If anyone from Nashville could see her now, they wouldn’t believe it. Smelling like fried grease, sloshing beer, schlepping food for the locals. It would mortify her teenage self beyond belief that she was back here. Hell, she can’t believe she’s back here. Back in her hometown of Clover, Texas, population 3,500, working at the local dive, Mill’s Tavern, wearing a scratchy apron that could double as kindling.
Alabama’s five hundred miles from Nashville, lying low like the trifling coward she is. Hoping, wishing, and praying that the last four months blow over.
Though she ain’t too happy about the reasons that brought her home, she loves Clover. It’s the town that raised her, Mill’s Tavern the spot that kicked off her musical path. If only she knew how steep that path descended, right down into a fiery pit of what-the-fuck-did-I-do?, she might have rethought her next steps.
She might have rethought her life.
“We got burgers so rare the cow’s still mooin’ in the field.”
The bubbly voice jars Alabama from her thoughts, and she glances up at the kitchen window. Her best friend, Holly—the fry cook, the manager, the emcee, and everything else under the sun—sets a plate stacked with a greasy hamburger in the window.
Alabama makes a face at the blood pooling on the plate. “Remind me to never let you write the menu.”
“That’s an insult to the chef,” Holly replies, adjusting the red bandanna around her brow.
Alabama, suddenly feeling eyes on her, glances over her shoulder at the table of Carhartt-wearing truckers. One man’s staring at her with wary concentration.
“They know me,” Alabama says as she balances another Coke on the tray.

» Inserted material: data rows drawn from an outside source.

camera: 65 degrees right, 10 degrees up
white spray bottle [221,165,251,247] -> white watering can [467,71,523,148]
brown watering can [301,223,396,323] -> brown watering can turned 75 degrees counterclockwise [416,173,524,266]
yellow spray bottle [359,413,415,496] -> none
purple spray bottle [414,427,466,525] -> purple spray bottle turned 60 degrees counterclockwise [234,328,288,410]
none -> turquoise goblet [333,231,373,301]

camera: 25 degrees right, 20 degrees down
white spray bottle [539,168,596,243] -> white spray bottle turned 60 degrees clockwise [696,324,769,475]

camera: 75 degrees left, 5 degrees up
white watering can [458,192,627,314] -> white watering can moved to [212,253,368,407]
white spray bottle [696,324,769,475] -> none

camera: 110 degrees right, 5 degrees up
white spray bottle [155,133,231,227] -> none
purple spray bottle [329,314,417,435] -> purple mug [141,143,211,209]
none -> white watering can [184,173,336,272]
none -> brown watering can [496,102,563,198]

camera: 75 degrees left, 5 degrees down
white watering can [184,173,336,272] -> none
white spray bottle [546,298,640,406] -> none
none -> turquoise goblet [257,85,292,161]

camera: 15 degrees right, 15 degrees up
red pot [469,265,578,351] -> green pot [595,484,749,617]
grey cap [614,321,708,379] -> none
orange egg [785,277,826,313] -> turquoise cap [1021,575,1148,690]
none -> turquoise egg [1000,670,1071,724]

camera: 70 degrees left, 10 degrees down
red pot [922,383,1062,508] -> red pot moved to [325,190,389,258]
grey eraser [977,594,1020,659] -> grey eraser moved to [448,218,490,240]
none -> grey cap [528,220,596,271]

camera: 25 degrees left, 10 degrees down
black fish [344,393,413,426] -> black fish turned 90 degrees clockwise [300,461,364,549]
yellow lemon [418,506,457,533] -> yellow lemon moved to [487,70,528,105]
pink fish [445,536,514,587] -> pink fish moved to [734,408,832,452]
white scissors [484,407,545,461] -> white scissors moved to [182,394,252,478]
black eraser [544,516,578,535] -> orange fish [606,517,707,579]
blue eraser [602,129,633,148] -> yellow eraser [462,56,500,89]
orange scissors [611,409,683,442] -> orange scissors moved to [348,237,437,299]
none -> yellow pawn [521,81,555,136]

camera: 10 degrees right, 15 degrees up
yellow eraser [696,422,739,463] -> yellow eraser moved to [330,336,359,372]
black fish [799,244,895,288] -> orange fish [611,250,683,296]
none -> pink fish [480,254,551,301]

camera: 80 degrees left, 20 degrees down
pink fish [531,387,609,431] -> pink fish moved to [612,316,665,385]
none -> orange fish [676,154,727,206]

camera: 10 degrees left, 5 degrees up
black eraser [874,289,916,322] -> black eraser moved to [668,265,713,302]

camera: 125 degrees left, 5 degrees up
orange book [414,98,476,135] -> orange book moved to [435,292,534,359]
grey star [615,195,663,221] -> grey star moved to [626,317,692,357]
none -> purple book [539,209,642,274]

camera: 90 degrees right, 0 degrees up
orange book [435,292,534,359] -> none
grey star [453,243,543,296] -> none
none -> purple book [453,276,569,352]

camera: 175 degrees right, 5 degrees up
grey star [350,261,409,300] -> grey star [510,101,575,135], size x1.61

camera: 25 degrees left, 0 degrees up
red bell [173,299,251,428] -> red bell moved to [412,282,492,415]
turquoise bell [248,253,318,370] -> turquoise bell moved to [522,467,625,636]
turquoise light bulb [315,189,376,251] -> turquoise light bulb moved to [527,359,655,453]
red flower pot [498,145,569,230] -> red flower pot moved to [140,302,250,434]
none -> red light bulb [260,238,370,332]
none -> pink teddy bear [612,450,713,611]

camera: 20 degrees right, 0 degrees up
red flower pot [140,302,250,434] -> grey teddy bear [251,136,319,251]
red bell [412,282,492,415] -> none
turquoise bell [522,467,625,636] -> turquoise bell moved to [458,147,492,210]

Holly sticks her head out of the kitchen window for a better look, her neon pink lipstick making Alabama wish she had on a pair of shades. “Of course they know you. You’re Clover’s claim to fame.”
“Thanks a lot.”
“That’s not what I meant.”
“Look at them.”
“They just want an autograph from our pop-country princess.”
“Bullshit. They’re leerin’, Holly.” Alabama sighs, adding the last plate of food to her already-full tray.
Holly grins. “Speaking of leerin’ ...” Her curly blond head disappears. Then she’s back, her phone in her hands, the Nashville Star website called up on the screen. “Did you see Broody McBroodster made the Star today?”
Alabama scoffs at the headline. Country Music Star Griff Greyson Arrested on Disorderly Conduct Charge in Nashville.
In the picture, Griff, being escorted out of Robert’s Western World, looks worse for wear. Like something rough and bitter scraped off the grill for the first time in two years.
Holly swipes to the next photo. “I think he’s punchin’ somethin’ here. Or maybe he’s holdin’ a beer.”
Alabama forces a half-hearted shrug. Griff doesn’t deserve an ounce of her sympathy. “And everyone’ll still love him,” she says in a dry drawl. “It’s the name of the boy’s game.”
With a groan, she hefts the tray. While she can tool around with her old six-string any day of the week, a tray of food and Cokes is nearly besting her. “Remind me why I’m doin’ this again?”
“Money. Cold hard cash, Al.”
Money. She needs it. All because of one terrible mistake. Is this what she’s going to be for the rest of her life? A waitress in her dusty hometown? She should be steaming her face in a sauna, not steaming her face on the grill.
“Yeah. Don’t I know it,” Alabama mutters.
“I know you hate it. But you gotta go out there. Fluff your hair. Put a smile on your face.”
She evaluates the men in the booth. “It ain’t the stage, Hol.”